WHAT IS REQUIRED: Look through the listing below, find every line with the string "observation", and copy it.

RECORDS TO PROCESS:
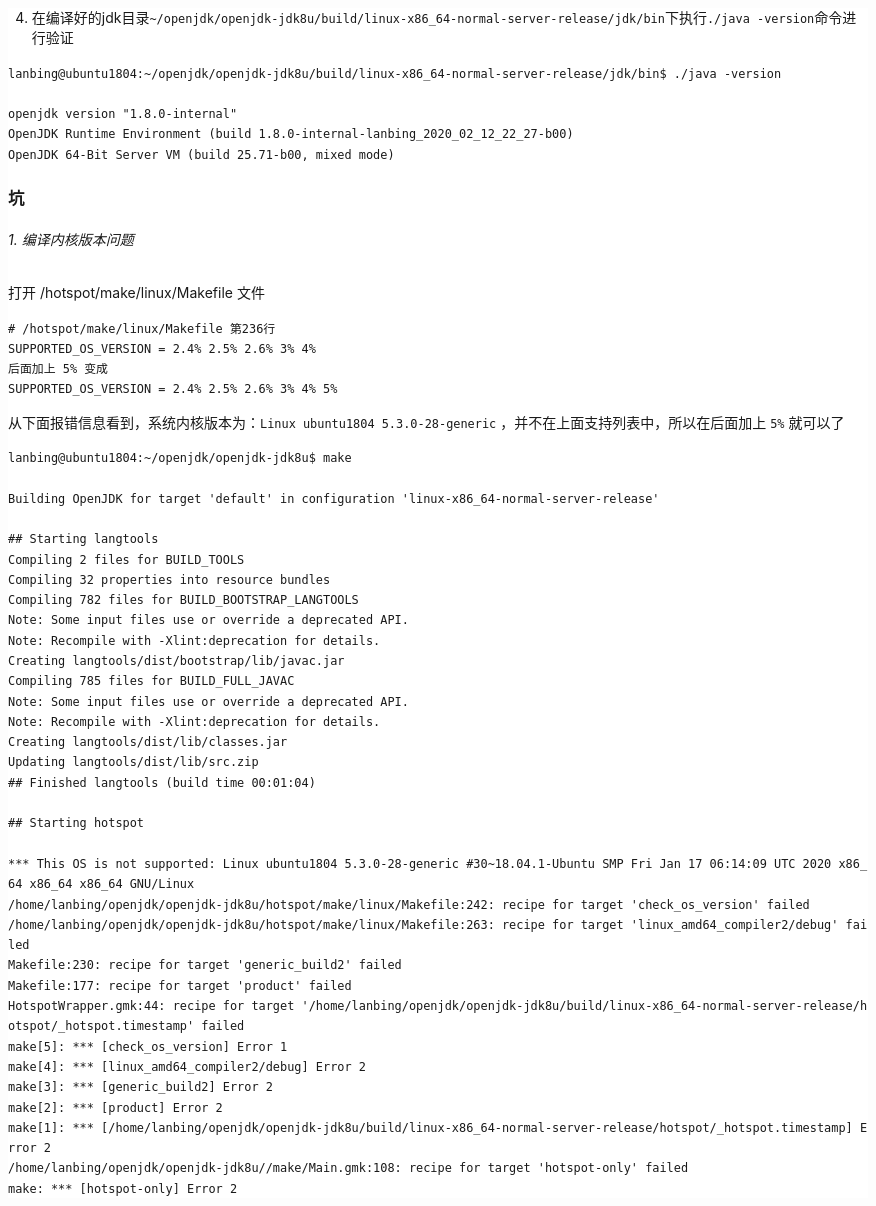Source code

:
 ```
```
4. 在编译好的jdk目录`~/openjdk/openjdk-jdk8u/build/linux-x86_64-normal-server-release/jdk/bin`下执行`./java -version`命令进行验证
```
lanbing@ubuntu1804:~/openjdk/openjdk-jdk8u/build/linux-x86_64-normal-server-release/jdk/bin$ ./java -version

openjdk version "1.8.0-internal"
OpenJDK Runtime Environment (build 1.8.0-internal-lanbing_2020_02_12_22_27-b00)
OpenJDK 64-Bit Server VM (build 25.71-b00, mixed mode)
```

### 坑

###### 1. 编译内核版本问题

打开 /hotspot/make/linux/Makefile 文件
```
# /hotspot/make/linux/Makefile 第236行
SUPPORTED_OS_VERSION = 2.4% 2.5% 2.6% 3% 4%
后面加上 5% 变成
SUPPORTED_OS_VERSION = 2.4% 2.5% 2.6% 3% 4% 5%
```

从下面报错信息看到，系统内核版本为：`Linux ubuntu1804 5.3.0-28-generic` ，并不在上面支持列表中，所以在后面加上 `5%` 就可以了

```
lanbing@ubuntu1804:~/openjdk/openjdk-jdk8u$ make 

Building OpenJDK for target 'default' in configuration 'linux-x86_64-normal-server-release'

## Starting langtools
Compiling 2 files for BUILD_TOOLS
Compiling 32 properties into resource bundles
Compiling 782 files for BUILD_BOOTSTRAP_LANGTOOLS
Note: Some input files use or override a deprecated API.
Note: Recompile with -Xlint:deprecation for details.
Creating langtools/dist/bootstrap/lib/javac.jar
Compiling 785 files for BUILD_FULL_JAVAC
Note: Some input files use or override a deprecated API.
Note: Recompile with -Xlint:deprecation for details.
Creating langtools/dist/lib/classes.jar
Updating langtools/dist/lib/src.zip
## Finished langtools (build time 00:01:04)

## Starting hotspot

*** This OS is not supported: Linux ubuntu1804 5.3.0-28-generic #30~18.04.1-Ubuntu SMP Fri Jan 17 06:14:09 UTC 2020 x86_64 x86_64 x86_64 GNU/Linux
/home/lanbing/openjdk/openjdk-jdk8u/hotspot/make/linux/Makefile:242: recipe for target 'check_os_version' failed
/home/lanbing/openjdk/openjdk-jdk8u/hotspot/make/linux/Makefile:263: recipe for target 'linux_amd64_compiler2/debug' failed
Makefile:230: recipe for target 'generic_build2' failed
Makefile:177: recipe for target 'product' failed
HotspotWrapper.gmk:44: recipe for target '/home/lanbing/openjdk/openjdk-jdk8u/build/linux-x86_64-normal-server-release/hotspot/_hotspot.timestamp' failed
make[5]: *** [check_os_version] Error 1
make[4]: *** [linux_amd64_compiler2/debug] Error 2
make[3]: *** [generic_build2] Error 2
make[2]: *** [product] Error 2
make[1]: *** [/home/lanbing/openjdk/openjdk-jdk8u/build/linux-x86_64-normal-server-release/hotspot/_hotspot.timestamp] Error 2
/home/lanbing/openjdk/openjdk-jdk8u//make/Main.gmk:108: recipe for target 'hotspot-only' failed
make: *** [hotspot-only] Error 2
```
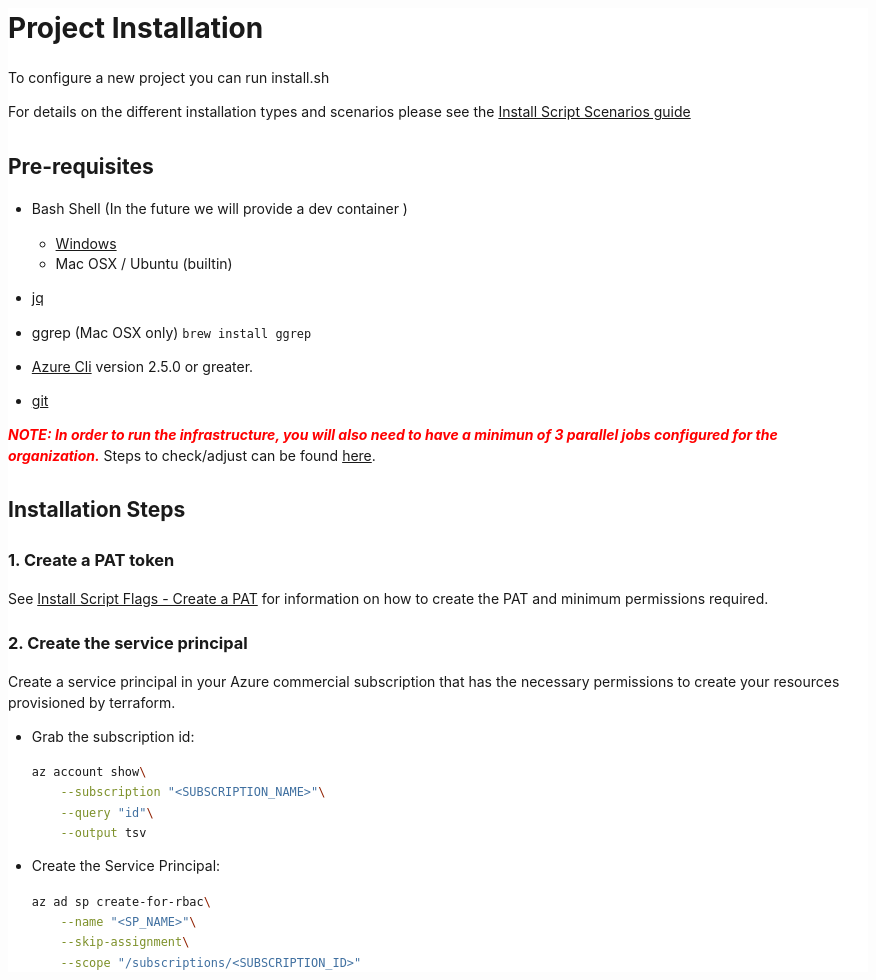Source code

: # Project Installation

To configure a new project you can run install.sh

For details on the different installation types and scenarios please see the [Install Script Scenarios guide](./PROJECT_INSTALLATION_SCENARIOS.md)

## Pre-requisites

- Bash Shell (In the future we will provide a dev container )
  - [Windows](https://docs.microsoft.com/windows/wsl/install-win10)
  - Mac OSX / Ubuntu (builtin)
- [jq](https://stedolan.github.io/jq/download/)
- ggrep (Mac OSX only) ```brew install ggrep```
- [Azure Cli](https://docs.microsoft.com/cli/azure/install-azure-cli?view=azure-cli-latest) version 2.5.0 or greater.

- [git](https://git-scm.com/downloads)

<span style="color:red">***NOTE: In order to run the infrastructure, you will also need to have a minimun of 3 parallel jobs configured for the organization.***</span>  Steps to check/adjust can be found [here](https://docs.microsoft.com/azure/devops/pipelines/licensing/concurrent-jobs?view=azure-devops).

## Installation Steps

### 1. Create a PAT token

See [Install Script Flags - Create a PAT](./INSTALL_SCRIPT_FLAGS.md?#CreateAPat) for information on how to create the PAT and minimum permissions required.

### 2. Create the service principal

Create a service principal in your Azure commercial subscription that has the necessary permissions to create your resources provisioned by terraform.

- Grab the subscription id:

    ```bash
    az account show\
        --subscription "<SUBSCRIPTION_NAME>"\
        --query "id"\
        --output tsv
    ```

- Create the Service Principal:

    ```bash
    az ad sp create-for-rbac\
        --name "<SP_NAME>"\
        --skip-assignment\
        --scope "/subscriptions/<SUBSCRIPTION_ID>"
    ```
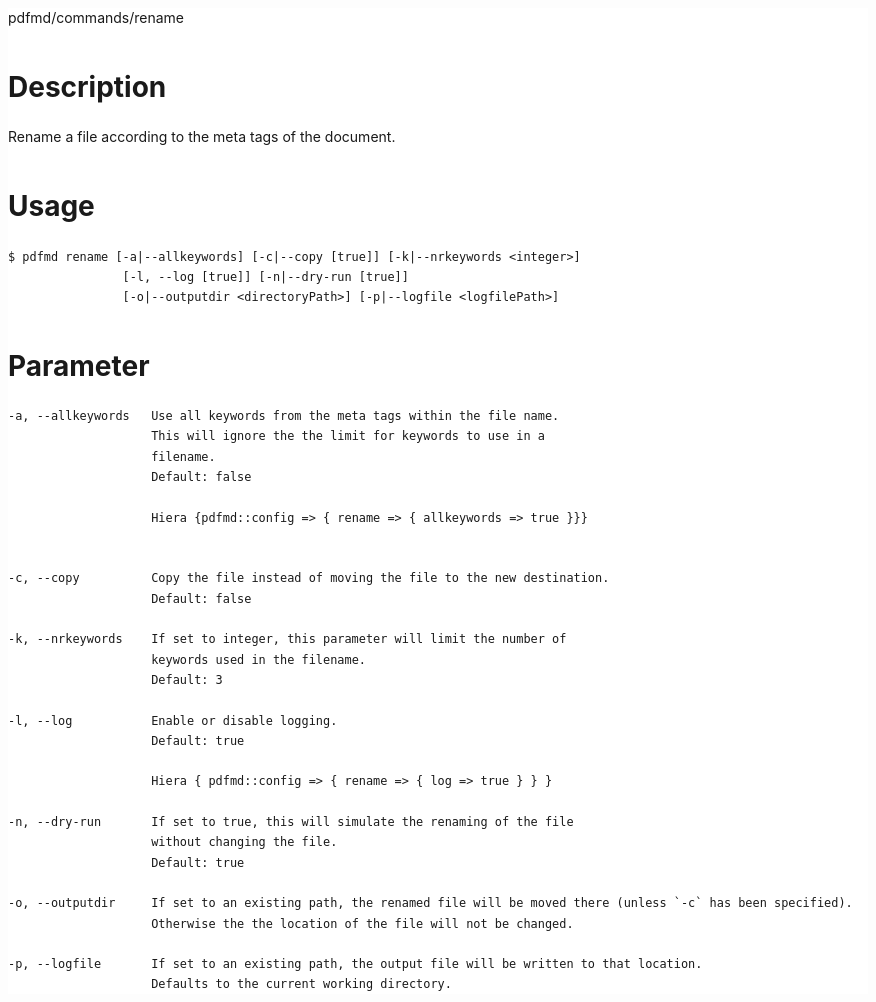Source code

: pdfmd/commands/rename

# Description

Rename a file according to the meta tags of the document.

# Usage

```
$ pdfmd rename [-a|--allkeywords] [-c|--copy [true]] [-k|--nrkeywords <integer>]
                [-l, --log [true]] [-n|--dry-run [true]]
                [-o|--outputdir <directoryPath>] [-p|--logfile <logfilePath>]

```

# Parameter

```
-a, --allkeywords   Use all keywords from the meta tags within the file name.
                    This will ignore the the limit for keywords to use in a
                    filename.
                    Default: false

                    Hiera {pdfmd::config => { rename => { allkeywords => true }}}
                   

-c, --copy          Copy the file instead of moving the file to the new destination.
                    Default: false

-k, --nrkeywords    If set to integer, this parameter will limit the number of 
                    keywords used in the filename.
                    Default: 3

-l, --log           Enable or disable logging.
                    Default: true

                    Hiera { pdfmd::config => { rename => { log => true } } }

-n, --dry-run       If set to true, this will simulate the renaming of the file
                    without changing the file.
                    Default: true

-o, --outputdir     If set to an existing path, the renamed file will be moved there (unless `-c` has been specified).
                    Otherwise the the location of the file will not be changed.

-p, --logfile       If set to an existing path, the output file will be written to that location.
                    Defaults to the current working directory.
```
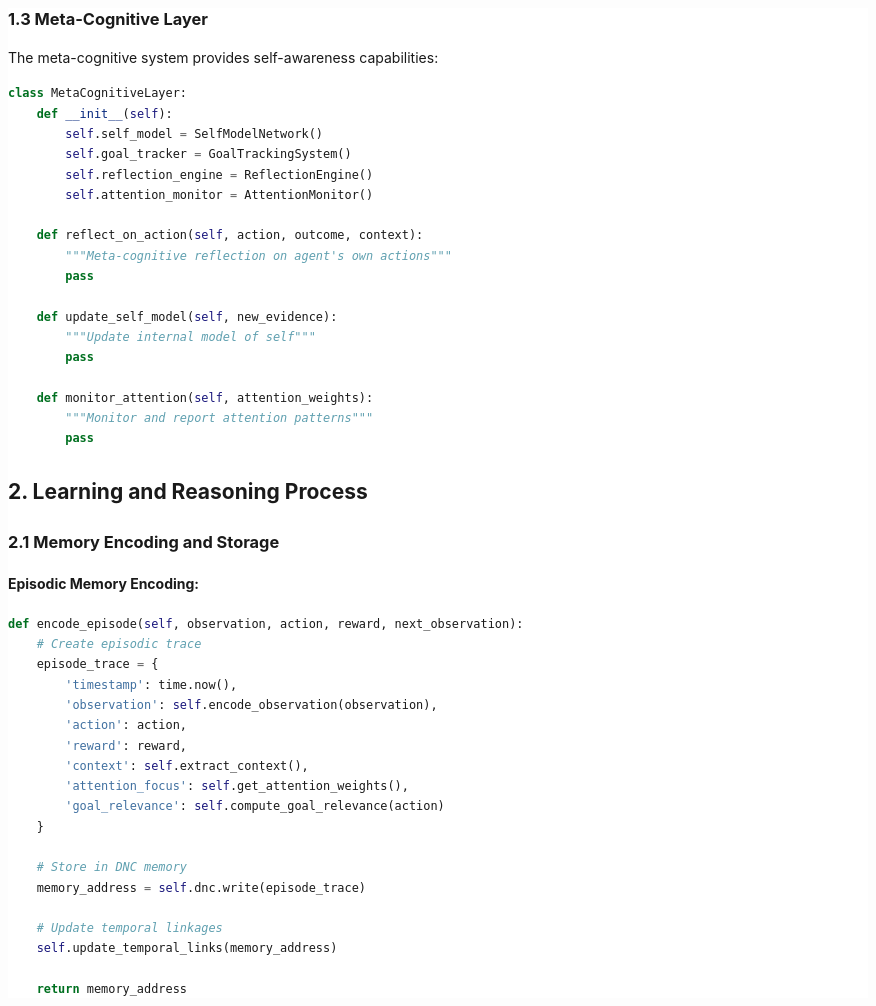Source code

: ### 1.3 Meta-Cognitive Layer

The meta-cognitive system provides self-awareness capabilities:

```python
class MetaCognitiveLayer:
    def __init__(self):
        self.self_model = SelfModelNetwork()
        self.goal_tracker = GoalTrackingSystem()
        self.reflection_engine = ReflectionEngine()
        self.attention_monitor = AttentionMonitor()
    
    def reflect_on_action(self, action, outcome, context):
        """Meta-cognitive reflection on agent's own actions"""
        pass
    
    def update_self_model(self, new_evidence):
        """Update internal model of self"""
        pass
    
    def monitor_attention(self, attention_weights):
        """Monitor and report attention patterns"""
        pass
```

## 2. Learning and Reasoning Process

### 2.1 Memory Encoding and Storage

#### Episodic Memory Encoding:
```python
def encode_episode(self, observation, action, reward, next_observation):
    # Create episodic trace
    episode_trace = {
        'timestamp': time.now(),
        'observation': self.encode_observation(observation),
        'action': action,
        'reward': reward,
        'context': self.extract_context(),
        'attention_focus': self.get_attention_weights(),
        'goal_relevance': self.compute_goal_relevance(action)
    }
    
    # Store in DNC memory
    memory_address = self.dnc.write(episode_trace)
    
    # Update temporal linkages
    self.update_temporal_links(memory_address)
    
    return memory_address
```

RESPONSE FOR THIS EXERCISE:
def encode_episode(self, observation, action, reward, next_observation):
        'observation': self.encode_observation(observation),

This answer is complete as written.